___ Task input ___
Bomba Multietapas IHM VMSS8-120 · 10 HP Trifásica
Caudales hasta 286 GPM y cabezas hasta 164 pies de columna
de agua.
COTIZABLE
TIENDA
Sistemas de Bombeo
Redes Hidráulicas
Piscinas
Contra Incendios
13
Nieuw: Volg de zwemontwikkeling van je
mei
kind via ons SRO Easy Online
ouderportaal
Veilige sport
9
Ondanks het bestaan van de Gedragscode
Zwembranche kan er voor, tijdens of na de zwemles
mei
___
___ Task input ___
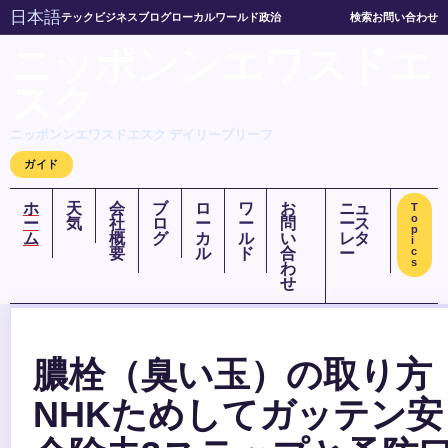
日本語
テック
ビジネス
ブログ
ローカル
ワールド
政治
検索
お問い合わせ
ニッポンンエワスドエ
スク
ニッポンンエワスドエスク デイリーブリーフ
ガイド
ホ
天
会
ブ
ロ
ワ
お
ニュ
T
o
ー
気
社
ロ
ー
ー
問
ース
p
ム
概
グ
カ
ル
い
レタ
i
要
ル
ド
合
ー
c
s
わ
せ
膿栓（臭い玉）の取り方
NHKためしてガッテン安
___
- **Task requirements**: From the line holding "ニッポンンエワスドエスク デイリーブリーフ" to the line holding "NHKためしてガッテン安", inclusive, restate each line above exactly as written.

- **Task solution**:
ニッポンンエワスドエスク デイリーブリーフ
ガイド
ホ
天
会
ブ
ロ
ワ
お
ニュ
T
o
ー
気
社
ロ
ー
ー
問
ース
p
ム
概
グ
カ
ル
い
レタ
i
要
ル
ド
合
ー
c
s
わ
せ
膿栓（臭い玉）の取り方
NHKためしてガッテン安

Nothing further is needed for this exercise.